I risultati di questa ricerca sono stati pubblicati sulla prestigiosa rivista Nature Plants in due articoli intitolati Out-of-date datasets hamper conservation of species close to extinction (http://dx.doi.org/10.1038/s41477-022-01293-w) e Selecting the best candidates for resurrecting extinct-in-the-wild plants from herbaria (http://dx.doi.org/10.1038/s41477-022-01296-7).
La maggior parte di queste specie è probabilmente persa per sempre. Tuttavia, potrebbe esserci una possibilità di recuperare alcune di esse, come suggerito dalla scienza delle “De-estinzioni”, che si propone di sviluppare conoscenze e metodi per riportare in vita specie estinte.
“Per quanto riguarda le piante – afferma il prof. Thomas Abeli, docente di biologia della conservazione dell’Università Roma Tre – molte si riproducono per mezzo di semi che possono rimanere vitali per molti decenni o secoli e potenzialmente svilupparsi in individui adulti. Esiste dunque la possibilità di riportare in vita piante estinte i cui semi sono conservati nelle collezioni naturalistiche, in particolare negli erbari. Questa ricerca rappresenta il primo passo verso tale direzione e ha permesso di individuare circa 160 specie estinte di cui ancora esistono semi in oltre 60 erbari di tutto il mondo”.
I ricercatori hanno valutato i "candidati alla de-estinzione" in base a criteri quali la resistenza dei loro semi alla conservazione, l'età degli esemplari e l’unicità evolutiva delle specie. “Ciò è stato possibile perché i moderni strumenti analitici consentono oggi di gestire una grande mole di dati da sorgenti diverse tra cui anche la storia evolutiva delle specie, aggiunge il prof. Angelino Carta, Docente di botanica sistematica all’Università degli Studi di Pisa. Tale catalogazione rappresenta una base di primaria importanza sulla quale avviare il futuro recupero di specie estinte. Il prof. Andrea Mondoni, docente di botanica applicata all’Università degli Studi di Pavia spiega che “tra queste specie spiccano diverse Leguminose (Fabaceae), come Astragalus endopterus dall’Arizona, Streblorrhiza speciosa dall’isola Norfolk e l’europea Vicia dennesiana, endemica delle Azzorre (Portogallo), note per la longevità dei loro semi”.
Infine, la ricerca ha messo in evidenza i rischi e i benefici della recente proliferazione di database e aggregatori di dati, nell’era attuale della digitalizzazione e dei big data. Se da un lato questi strumenti hanno accelerato l’accesso ai dati sulla biodiversità, dall’altro lato possono velocizzare la diffusione di informazioni errate. Per esempio, nei casi in cui lo status di conservazione delle specie non sia aggiornato, le azioni di conservazione, in particolare per le specie gravemente minacciate, possono essere fuorviate.

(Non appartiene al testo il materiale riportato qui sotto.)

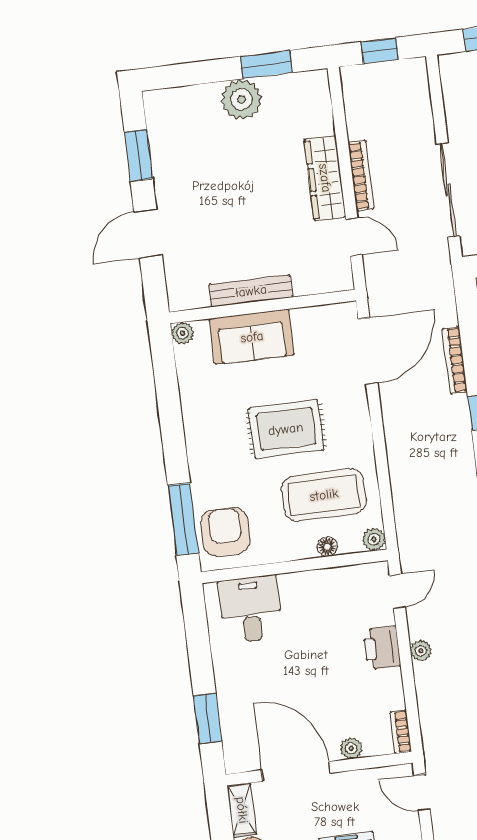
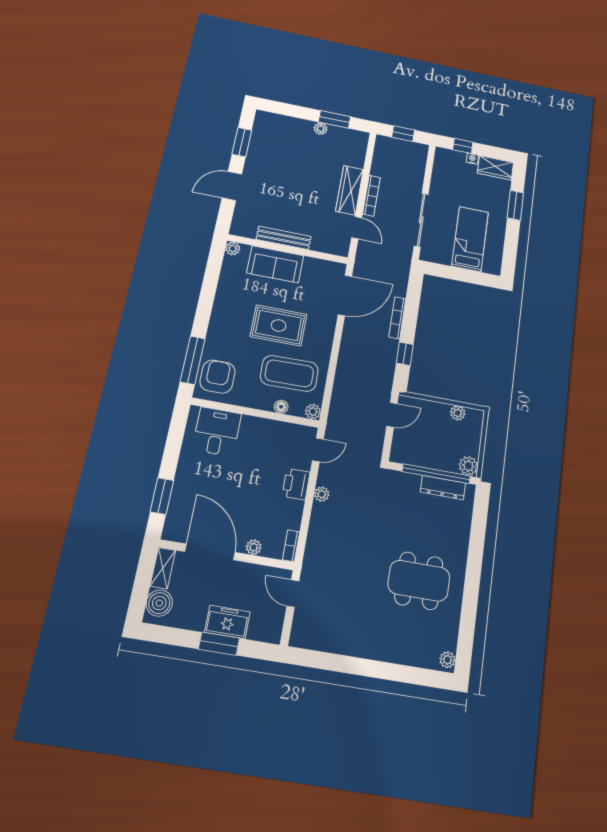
plant: (241, 99) -> (321, 129), width x0.53, depth x0.53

In collaborazione con il Botanic Gardens Conservation International (BGCI), il gruppo di ricerca ha identificato le incongruenze relative allo status di conservazione di specie vegetali in importanti database internazionali, scoprendo che ben 12 specie di piante considerate estinte non lo sono affatto, ma sono conservate in orti botanici o in natura.
Le informazioni raccolte hanno notevoli risvolti nell’ambito della conservazione delle specie, in quanto permetteranno di pianificare azioni specifiche di salvaguardia e reintroduzioni in natura per specie gravemente minacciate che sono state erroneamente dichiarate estinte.